* _Source excerpt_:

Sunday’s sermon: A Reluctant Messenger

Text used – Exodus 2:23-25; 3:1-15; 4:1-10

  • I want to read you a short passage from a beloved book this morning: [READ PASSAGE from The Hobbit[1]] → Bilbo Baggins. The conventional, unassuming, happy-with-thing-just-as-they-are hobbit of the Shire. The respectable, modest, no-nonsense hobbit who went about his days sensibly and dependably, never seeking anything so messy and unpleasant as an adventure.
    • Words to Gandalf when he meets him at the very beginning of this tale: [Gandalf said, “I am looking for someone to share in an adventure that I am arranging, and it’s very difficult to find anyone.” [Bilbo replied,] “I should think so – in these parts! We are plain folk and have no use for adventures. Nasty disturbing uncomfortable things! Make you late for dinner! I can’t think what anybody sees in them.”[2]
    • And yet, as this epic tale unfolds, there Bilbo is in the middle of it all.
      • Begins by running off after the dwarves who had invaded his home, eaten all of his food, laid this absurd and dangerous proposal of a quest in his lap, then left in a hurry and a messy before he’d even awoken that morning → Despite all that – all those disturbingly uncomfortable goings on, Bilbo finds himself running after these dwarves, simultaneously hoping and fearing that they have begun their grand quest without him.
      • Soon learns that, indeed, adventures are nearly as uncomfortable as he had believed them to be → But he also comes to the surprising realization that a little bit of discomfort wasn’t as hateful as he may have originally thought. He comes to the realization that “adventures were not so bad after all.”

* _Record extracts_:

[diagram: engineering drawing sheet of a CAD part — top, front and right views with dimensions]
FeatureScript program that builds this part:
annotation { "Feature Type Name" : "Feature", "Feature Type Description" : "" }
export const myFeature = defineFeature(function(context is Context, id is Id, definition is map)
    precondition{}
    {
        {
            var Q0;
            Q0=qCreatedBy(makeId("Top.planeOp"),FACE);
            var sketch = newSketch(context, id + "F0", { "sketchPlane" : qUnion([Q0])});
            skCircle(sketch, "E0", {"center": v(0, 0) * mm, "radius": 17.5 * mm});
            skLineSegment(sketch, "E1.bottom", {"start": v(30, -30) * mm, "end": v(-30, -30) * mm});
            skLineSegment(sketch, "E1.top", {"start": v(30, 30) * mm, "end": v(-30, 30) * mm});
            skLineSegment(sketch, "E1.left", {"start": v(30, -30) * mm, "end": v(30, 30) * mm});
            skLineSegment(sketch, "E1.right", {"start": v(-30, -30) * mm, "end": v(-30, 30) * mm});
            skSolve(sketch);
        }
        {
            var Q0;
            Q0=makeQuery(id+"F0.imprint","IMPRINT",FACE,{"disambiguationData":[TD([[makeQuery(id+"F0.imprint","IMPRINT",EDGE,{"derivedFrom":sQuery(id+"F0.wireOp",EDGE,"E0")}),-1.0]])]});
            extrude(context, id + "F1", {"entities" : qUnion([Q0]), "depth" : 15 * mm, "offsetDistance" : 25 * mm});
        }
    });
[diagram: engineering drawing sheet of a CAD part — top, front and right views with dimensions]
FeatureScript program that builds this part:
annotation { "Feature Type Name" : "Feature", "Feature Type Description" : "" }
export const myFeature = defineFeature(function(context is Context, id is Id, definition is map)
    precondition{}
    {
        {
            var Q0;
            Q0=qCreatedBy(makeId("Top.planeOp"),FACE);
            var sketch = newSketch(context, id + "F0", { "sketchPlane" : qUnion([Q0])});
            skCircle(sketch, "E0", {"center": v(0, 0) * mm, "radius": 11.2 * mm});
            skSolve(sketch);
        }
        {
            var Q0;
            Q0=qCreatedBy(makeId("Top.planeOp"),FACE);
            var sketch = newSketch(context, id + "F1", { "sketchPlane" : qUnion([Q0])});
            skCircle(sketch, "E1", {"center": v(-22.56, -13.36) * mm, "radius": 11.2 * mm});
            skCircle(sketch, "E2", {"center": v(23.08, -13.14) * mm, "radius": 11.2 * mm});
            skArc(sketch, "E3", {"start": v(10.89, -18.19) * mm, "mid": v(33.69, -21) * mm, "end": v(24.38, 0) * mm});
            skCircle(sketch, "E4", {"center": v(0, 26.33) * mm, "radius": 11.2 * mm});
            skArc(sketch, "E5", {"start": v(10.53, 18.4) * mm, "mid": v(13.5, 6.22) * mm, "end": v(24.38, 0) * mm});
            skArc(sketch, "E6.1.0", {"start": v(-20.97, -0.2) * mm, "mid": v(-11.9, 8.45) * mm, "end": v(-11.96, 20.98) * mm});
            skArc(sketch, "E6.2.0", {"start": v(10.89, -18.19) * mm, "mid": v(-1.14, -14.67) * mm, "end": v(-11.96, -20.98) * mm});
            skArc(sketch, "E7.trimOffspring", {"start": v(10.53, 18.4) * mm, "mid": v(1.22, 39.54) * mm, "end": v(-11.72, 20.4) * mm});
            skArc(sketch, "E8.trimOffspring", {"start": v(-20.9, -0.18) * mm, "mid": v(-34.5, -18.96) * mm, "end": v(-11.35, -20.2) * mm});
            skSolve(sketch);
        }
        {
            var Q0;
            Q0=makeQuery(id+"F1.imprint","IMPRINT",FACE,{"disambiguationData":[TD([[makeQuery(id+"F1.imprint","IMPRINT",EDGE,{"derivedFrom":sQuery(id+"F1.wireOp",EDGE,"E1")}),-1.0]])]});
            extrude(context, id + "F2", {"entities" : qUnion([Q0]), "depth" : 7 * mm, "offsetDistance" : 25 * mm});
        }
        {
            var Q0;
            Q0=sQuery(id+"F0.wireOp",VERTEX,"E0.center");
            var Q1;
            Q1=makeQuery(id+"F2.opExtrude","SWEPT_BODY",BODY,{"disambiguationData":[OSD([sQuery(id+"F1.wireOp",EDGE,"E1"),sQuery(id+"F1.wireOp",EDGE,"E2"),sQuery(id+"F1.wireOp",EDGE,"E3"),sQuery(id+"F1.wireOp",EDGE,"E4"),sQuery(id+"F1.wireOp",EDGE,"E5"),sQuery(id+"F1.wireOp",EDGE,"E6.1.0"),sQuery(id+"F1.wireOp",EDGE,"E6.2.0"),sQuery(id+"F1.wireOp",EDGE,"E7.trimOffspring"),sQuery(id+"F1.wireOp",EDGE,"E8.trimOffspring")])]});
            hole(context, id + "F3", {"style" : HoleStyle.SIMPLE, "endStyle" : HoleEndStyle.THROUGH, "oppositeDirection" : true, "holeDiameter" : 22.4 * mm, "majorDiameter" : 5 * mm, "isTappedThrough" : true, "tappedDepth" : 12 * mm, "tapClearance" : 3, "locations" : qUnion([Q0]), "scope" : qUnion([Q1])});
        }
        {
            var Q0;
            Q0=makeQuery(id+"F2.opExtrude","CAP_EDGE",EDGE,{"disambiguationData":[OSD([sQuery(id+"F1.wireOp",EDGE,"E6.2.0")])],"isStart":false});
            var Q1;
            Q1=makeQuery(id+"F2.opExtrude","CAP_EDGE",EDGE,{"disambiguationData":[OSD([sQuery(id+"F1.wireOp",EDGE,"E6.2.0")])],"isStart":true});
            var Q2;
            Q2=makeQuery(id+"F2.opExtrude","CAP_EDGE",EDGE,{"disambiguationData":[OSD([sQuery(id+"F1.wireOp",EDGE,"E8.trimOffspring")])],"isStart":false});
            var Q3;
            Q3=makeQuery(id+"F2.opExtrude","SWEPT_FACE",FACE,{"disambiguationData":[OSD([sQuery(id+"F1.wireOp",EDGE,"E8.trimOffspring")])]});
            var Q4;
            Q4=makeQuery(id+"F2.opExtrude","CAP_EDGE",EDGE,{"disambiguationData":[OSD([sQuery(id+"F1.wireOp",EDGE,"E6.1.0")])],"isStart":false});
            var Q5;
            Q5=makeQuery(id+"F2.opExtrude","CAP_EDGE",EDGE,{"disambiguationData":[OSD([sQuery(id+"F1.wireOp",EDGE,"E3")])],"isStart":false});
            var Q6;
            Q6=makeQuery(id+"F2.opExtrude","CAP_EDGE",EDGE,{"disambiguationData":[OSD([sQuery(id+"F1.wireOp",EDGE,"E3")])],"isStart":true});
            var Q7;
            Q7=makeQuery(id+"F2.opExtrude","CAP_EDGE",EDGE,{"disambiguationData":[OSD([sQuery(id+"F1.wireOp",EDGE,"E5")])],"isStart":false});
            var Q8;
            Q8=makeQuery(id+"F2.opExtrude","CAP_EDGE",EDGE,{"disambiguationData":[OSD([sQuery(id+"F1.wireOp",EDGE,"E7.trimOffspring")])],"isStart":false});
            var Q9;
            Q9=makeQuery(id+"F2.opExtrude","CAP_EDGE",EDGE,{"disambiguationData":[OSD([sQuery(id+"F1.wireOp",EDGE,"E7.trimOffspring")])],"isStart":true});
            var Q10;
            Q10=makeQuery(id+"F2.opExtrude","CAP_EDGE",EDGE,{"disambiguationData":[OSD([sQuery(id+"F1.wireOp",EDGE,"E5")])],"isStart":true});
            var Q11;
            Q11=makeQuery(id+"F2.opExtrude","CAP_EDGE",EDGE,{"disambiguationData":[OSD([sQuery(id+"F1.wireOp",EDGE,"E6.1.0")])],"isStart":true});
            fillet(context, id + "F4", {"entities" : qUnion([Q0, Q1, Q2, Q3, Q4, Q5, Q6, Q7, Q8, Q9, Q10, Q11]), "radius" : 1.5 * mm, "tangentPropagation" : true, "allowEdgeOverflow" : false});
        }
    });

* _Things to do_:
a – Answer these from the sermon excerpt:
(i) Which Scripture passages are listed as the text used?
(ii) According to Bilbo's reply to Gandalf, what do adventures make you late for?
(iii) What does Bilbo come to realize about adventures, in the words quoted at the end?
b – Extend the sermon excerpt about a reluctant messenger past its final sentence.
The listing has no connection to the sermon excerpt.

* _Per-task answers_:
a –
(i) Exodus 2:23-25; 3:1-15; 4:1-10
(ii) Dinner
(iii) That "adventures were not so bad after all."

b –
      • And as it turns out, this Grand Story couldn’t happen without him. Bilbo is a key character. He is essential … even if he begins his foray into this tale with reluctance.
    • Not so different from Moses in our Grand Story of faith this morning
      • Begins as unassuming shepherd for his father-in-law’s flock, just minding his own business and looking after the sheep
        • About as far out into the middle of nowhere as he could get – text said Moses was with Jethro’s flocks on “God’s mountain called Horeb” → “Horeb” literally means waste or desolate
  • And yet even in the midst of that vast and seemingly-empty wilderness, Moses is not alone. God is waiting there for him … waiting to call Moses to the role that he is truly meant to play. The key role. The essential role: deliverer.
    • Love the way that today’s reading is cut because it begins by reminding us why the people of Israel need a deliverer in the first place – text: A long time passed, and the Egyptian king died. The Israelites were still groaning because of their hard work. They cried out, and their cry to be rescued from the hard work rose up to God. God heard their cry of grief, and God remembered his covenant with Abraham, Isaac, and Jacob. God looked at the Israelites, and God understood.[3] → saw an interesting conversation in one of the online text study groups I’m a part of this week about this portion of our Scripture
      • The question someone presented: Why does God have to “remember” the Israelites? What does that say about God?
      • Someone else’s response (intriguing): “remembered” = more of a tone of being mindful of something → It doesn’t necessarily mean that God had entirely forgotten the covenants God had made with Abraham, Isaac, and Jacob. It means that God was mindful of those covenants and of the people’s suffering. Maybe they remained on the forefront of God’s mind, and God was waiting for the right person. The essential person … even if he is reluctant.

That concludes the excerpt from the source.